§ **Text passage**
These commitments reflect not only the increasingly complex, intersecting challenges faced the world over, but also respond to the need for new partnerships, as recognised in Sustainable Development Goal 17.

A case from my region of the world, in the small island developing state of the Kingdom of Tonga, contextualises the concept. Inhabiting a far-flung South Pacific archipelago, facing frequent tropical cyclones and sea surges, and with a building supply market characterised by high costs and unreliable quality, the Tongan people have much to teach the world about resilience and human potential.

In 2016, facilitated by Jenny Salesa, a New Zealand Parliamentarian of Tongan descent, Habitat for Humanity established partnerships with the Deputy Prime Minister of Tonga, and with in-country development agency Caritas Tonga.

We have now collectively designed and piloted a new approach to housing development in the Kingdom. For their part, the Tongan Government has supported its Development Bank to make small loans with favourable conditions available to low-income Tongan families in disaster prone areas.

§ **Task instructions**
1. Answer these questions about the Tonga housing passage:
(a) Which Sustainable Development Goal recognizes the need for new partnerships?
(b) In what year did Habitat for Humanity set up partnerships with the Deputy Prime Minister of Tonga and Caritas Tonga?
(c) What has the Tongan Government supported its Development Bank to do?
2. Continue the Tonga housing passage, picking up after its final sentence.
The rows in the dataset excerpts can be ignored.

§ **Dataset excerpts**
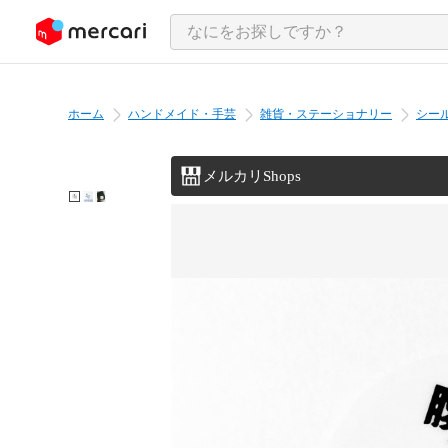
ンツにスキップ
ホーム
ハンドメイド・手芸
雑貨・ステーショナリー
シー
メルカリShops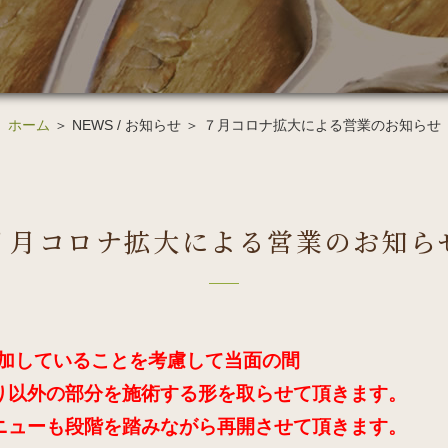
ホーム
＞ NEWS / お知らせ ＞ ７月コロナ拡大による営業のお知らせ
７月コロナ拡大による営業のお知ら
増加していることを考慮して当面の間
り以外の部分を施術する形を取らせて頂きます。
ニューも段階を踏みながら再開させて頂きます。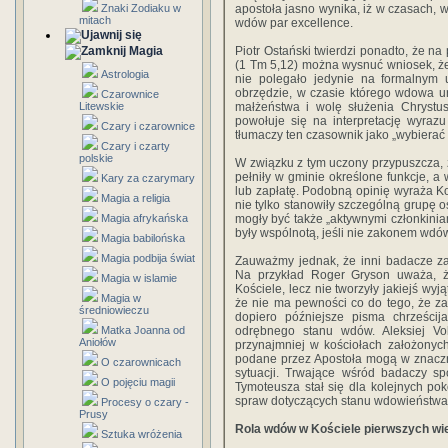
Znaki Zodiaku w
apostoła jasno wynika, iż w czasach, w 
mitach
wdów par excellence.
Magia
Piotr Ostański twierdzi ponadto, że n
(1 Tm 5,12) można wysnuć wniosek, ż
Astrologia
nie polegało jedynie na formalnym u
obrzędzie, w czasie którego wdowa u
Czarownice
Litewskie
małżeństwa i wolę służenia Chrystus
powołuje się na interpretację wyraz
Czary i czarownice
tłumaczy ten czasownik jako „wybierać 
Czary i czarty
polskie
W związku z tym uczony przypuszcza, ż
pełniły w gminie określone funkcje, a
Kary za czarymary
lub zapłatę. Podobną opinię wyraża Ko
Magia a religia
nie tylko stanowiły szczególną grupę o
Magia afrykańska
mogły być także „aktywnymi członkini
były wspólnotą, jeśli nie zakonem wdów
Magia babilońska
Magia podbija świat
Zauważmy jednak, że inni badacze za
Na przykład Roger Gryson uważa, ż
Magia w islamie
Kościele, lecz nie tworzyły jakiejś wy
Magia w
że nie ma pewności co do tego, że za 
średniowieczu
dopiero późniejsze pisma chrześcija
Matka Joanna od
odrębnego stanu wdów. Aleksiej Vo
Aniołów
przynajmniej w kościołach założonych
podane przez Apostoła mogą w znacznej
O czarownicach
sytuacji. Trwające wśród badaczy sp
O pojęciu magii
Tymoteusza stał się dla kolejnych po
spraw dotyczących stanu wdowieństwa
Procesy o czary -
Prusy
Rola wdów w Kościele pierwszych w
Sztuka wróżenia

§ **Exercise answers**
1.
(a) Sustainable Development Goal 17.
(b) 2016.
(c) Make small loans on favorable conditions available to low-income Tongan families in disaster-prone areas.

2.
We drew on existing relationships with volunteer builders and with market suppliers to purchase quality, affordable building components in New Zealand, nearly halving the cost of the loan needed by participating Tongan households.

The solution increases disaster resilience, and is affordable, sustainable, and targeted at the poor. Its governance is collaborative across government and non-government. Its operation bridges countries, includes the private sector and volunteers, and recognises households as partners and participants.

As we all play our part in the New Urban agenda, we must build new competencies; to create people, private, public, partnerships bridging the whole housing ecosystem, to sustain community participation and ownership, and to form unexpected and game-changing alliances.

It is only through this new era of competent collaboration, that we stand any chance of addressing the challenges staring down the twenty-first century and to achieve integration in our policy frameworks, and inclusion in our outcomes.

Habitat for Humanity, currently entering its fifth decade and working in 70 countries around the world, has borne witness hundreds of thousands of times as households increased their dignity and prospects, through access to adequate and affordable housing. Cities and nations are powered by the energies of human development and endeavour only possible with decent shelter.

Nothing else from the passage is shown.